## GOAL OF THE EXERCISE:
Your answer should be each line of the entries that contains the word "thumb", copied in full.

## EXCERPTED DATA:
Segment Open
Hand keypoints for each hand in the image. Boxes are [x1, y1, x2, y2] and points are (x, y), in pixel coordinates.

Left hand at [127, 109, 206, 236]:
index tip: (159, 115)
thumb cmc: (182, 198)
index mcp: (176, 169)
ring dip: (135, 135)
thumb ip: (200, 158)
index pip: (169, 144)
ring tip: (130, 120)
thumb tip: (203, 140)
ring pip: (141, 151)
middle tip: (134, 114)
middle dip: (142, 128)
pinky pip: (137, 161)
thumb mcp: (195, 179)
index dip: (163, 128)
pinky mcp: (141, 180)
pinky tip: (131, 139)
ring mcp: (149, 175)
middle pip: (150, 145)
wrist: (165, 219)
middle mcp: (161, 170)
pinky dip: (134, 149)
Segment Closed
## WRITTEN SOLUTION:
thumb cmc: (182, 198)
thumb ip: (200, 158)
thumb tip: (203, 140)
thumb mcp: (195, 179)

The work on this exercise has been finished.